Popping across the waters to Switzerland is a little ridiculously easy, I really try remind myself that one day the English may actually boot me back to Africa and these places will form part of my post ride pub tales of ‘what real riding is all about’. So believe me I appreciate it!
Alas I was not in the best frame of mind this time last year, struggling to get my mojo and focus back a long time after losing Dad a trip with mates was the best and worst thing for me if I’m honest. How can you be upset in a place like this, well thats the point you can’t or at least shouldn’t be, so I was batted back from the brink of gloom every time I took a proper moment to just stop and take a hearty look around me.
Heavy stuff aside and on towards our pre race prep and it was with the usual extreme gusto that Will Hayter embarked on one of his legendary ‘warm up’ rides, this will be anywhere between 60 and 80 km and usually involved going straight up a mountain, or flat out, I can laugh now but man I was steaming, WILLIAM!
My last O-Tour I only faired marginally better than my ill fated Dolomiti Superbike, it was simply not the year to be taking things too seriously. We set off out of Alpnach-Dorf straight up a 1650m climb, the road climbs are suitably sharp and hurtful. You very quickly hit your max and its the only time I’d probably recommend a sturdy pre race warm up session before hand, the action starts in at about kilometre two!
Being in the proud possession of 6 whole UCI points I’d miraculously scratched together in late February I had been called up to the startline, so for hill one I was shoulder to shoulder with the usual marathon heavy weights and figured I best do my best to not be shelled three mins in, oh such a grand idea that one!
Ridiculously far off the pace I popped on the first climb, waved goodbye to Will and Dave and tapped along enjoying the unbeatable essence of European marathon locations. The luminescent green pastures shadowed by those great looming forests that cling to the mountainside and hide your doom, along you trundle a mixture of foreboding and awe, I’m not here for the chocolates that’s for sure, this place is, incredible!
As profiles go O-Tour is not as punishing as I’m sure it could be, thats not to say I didn’t fold pretty early on and grovel home a broken battered mess. Thats just saying it was actually a profile that I really enjoy, get the evil out the way early, have some recovery rolling along, then why not a BIG descent and a gradual build towards your final nemesis at another 1600m. Followed naturally by an eyeballs out, muster the final energy, ‘belt it’ towards the race finish and the ever needed Bratwurst and beer.
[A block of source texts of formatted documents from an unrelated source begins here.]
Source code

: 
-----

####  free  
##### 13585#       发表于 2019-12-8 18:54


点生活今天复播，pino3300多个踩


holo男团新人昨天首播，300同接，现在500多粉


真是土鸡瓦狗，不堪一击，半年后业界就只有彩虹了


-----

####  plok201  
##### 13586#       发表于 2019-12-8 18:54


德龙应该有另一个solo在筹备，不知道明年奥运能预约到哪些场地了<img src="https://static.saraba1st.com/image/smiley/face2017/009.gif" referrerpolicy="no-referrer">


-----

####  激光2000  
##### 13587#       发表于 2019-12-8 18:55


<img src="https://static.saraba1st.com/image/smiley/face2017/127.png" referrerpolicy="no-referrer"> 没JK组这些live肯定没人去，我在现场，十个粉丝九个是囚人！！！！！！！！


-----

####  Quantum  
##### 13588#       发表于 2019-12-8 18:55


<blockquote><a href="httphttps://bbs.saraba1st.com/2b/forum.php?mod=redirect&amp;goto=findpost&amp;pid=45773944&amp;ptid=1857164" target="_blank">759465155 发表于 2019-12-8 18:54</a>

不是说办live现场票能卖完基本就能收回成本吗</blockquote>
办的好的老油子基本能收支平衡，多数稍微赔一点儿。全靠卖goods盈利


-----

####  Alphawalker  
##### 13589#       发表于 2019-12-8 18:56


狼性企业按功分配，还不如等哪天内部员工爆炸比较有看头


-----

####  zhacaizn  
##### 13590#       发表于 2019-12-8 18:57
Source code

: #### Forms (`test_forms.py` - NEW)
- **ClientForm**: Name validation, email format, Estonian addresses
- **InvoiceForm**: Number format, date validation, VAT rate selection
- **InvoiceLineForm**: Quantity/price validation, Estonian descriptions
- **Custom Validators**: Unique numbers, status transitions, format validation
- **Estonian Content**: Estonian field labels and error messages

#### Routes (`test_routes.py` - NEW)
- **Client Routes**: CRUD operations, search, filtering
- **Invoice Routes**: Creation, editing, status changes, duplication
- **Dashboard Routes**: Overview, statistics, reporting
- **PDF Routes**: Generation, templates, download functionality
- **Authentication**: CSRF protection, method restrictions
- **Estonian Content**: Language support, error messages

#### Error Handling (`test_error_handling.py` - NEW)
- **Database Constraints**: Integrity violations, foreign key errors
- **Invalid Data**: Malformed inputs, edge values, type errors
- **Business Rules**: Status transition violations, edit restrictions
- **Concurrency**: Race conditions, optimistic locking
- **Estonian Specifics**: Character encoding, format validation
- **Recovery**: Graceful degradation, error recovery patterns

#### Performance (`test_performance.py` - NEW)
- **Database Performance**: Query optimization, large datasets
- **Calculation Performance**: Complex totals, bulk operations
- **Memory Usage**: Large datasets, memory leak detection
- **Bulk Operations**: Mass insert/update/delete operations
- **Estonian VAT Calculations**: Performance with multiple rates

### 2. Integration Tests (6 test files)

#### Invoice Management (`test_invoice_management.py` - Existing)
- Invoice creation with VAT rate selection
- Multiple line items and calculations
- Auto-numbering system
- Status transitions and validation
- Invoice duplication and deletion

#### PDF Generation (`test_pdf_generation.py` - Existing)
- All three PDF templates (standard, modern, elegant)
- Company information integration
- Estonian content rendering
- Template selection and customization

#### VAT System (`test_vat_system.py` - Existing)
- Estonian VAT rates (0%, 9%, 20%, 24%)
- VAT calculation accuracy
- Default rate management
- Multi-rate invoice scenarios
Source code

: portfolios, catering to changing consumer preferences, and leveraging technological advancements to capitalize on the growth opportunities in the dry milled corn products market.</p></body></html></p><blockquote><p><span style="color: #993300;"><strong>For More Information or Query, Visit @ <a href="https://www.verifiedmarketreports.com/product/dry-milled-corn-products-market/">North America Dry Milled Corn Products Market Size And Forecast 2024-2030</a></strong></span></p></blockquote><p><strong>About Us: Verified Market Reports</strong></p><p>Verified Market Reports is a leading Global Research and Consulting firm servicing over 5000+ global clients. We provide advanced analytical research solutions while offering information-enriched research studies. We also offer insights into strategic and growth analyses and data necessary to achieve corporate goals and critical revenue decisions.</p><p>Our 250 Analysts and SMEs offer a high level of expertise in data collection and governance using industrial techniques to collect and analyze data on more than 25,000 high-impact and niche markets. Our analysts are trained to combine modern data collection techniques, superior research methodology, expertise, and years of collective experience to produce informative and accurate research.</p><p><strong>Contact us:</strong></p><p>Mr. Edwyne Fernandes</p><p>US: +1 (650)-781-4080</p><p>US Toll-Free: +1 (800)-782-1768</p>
One trick I’ve learned with all this slow going is that the half marathon guys and girls will be passing you at some point, aside from wishing you had listened to rational logic rather than manic enthusiasm and joined this lot on the start line you can let them suck you along at an unnatural pace before they turn off for the finish, this lifts the spirits and rejigs the pacing.
I landed up doing my best to chase Dave, when I failed in that objective I was halfway between survival and touring. I remember getting to the end and seeing Dave hammering towards me on the opposite side of the canal, slight confusion and disappointment ensued but once the dehydration subsided and the finish bridge came into view I was simply happy to have exercised a few demons and very very happy to see the finish gate.
This year however its game on, I want a half descent result, I want to hit the start climb hard and be ready to settle into a high cadence pace that with some luck will spit me out on the finish with a big cheesy grin….who am I kidding I’ll still be smiling if I finish last, this ride rocks. See you in Obwalden peeps, lets get our Euro on!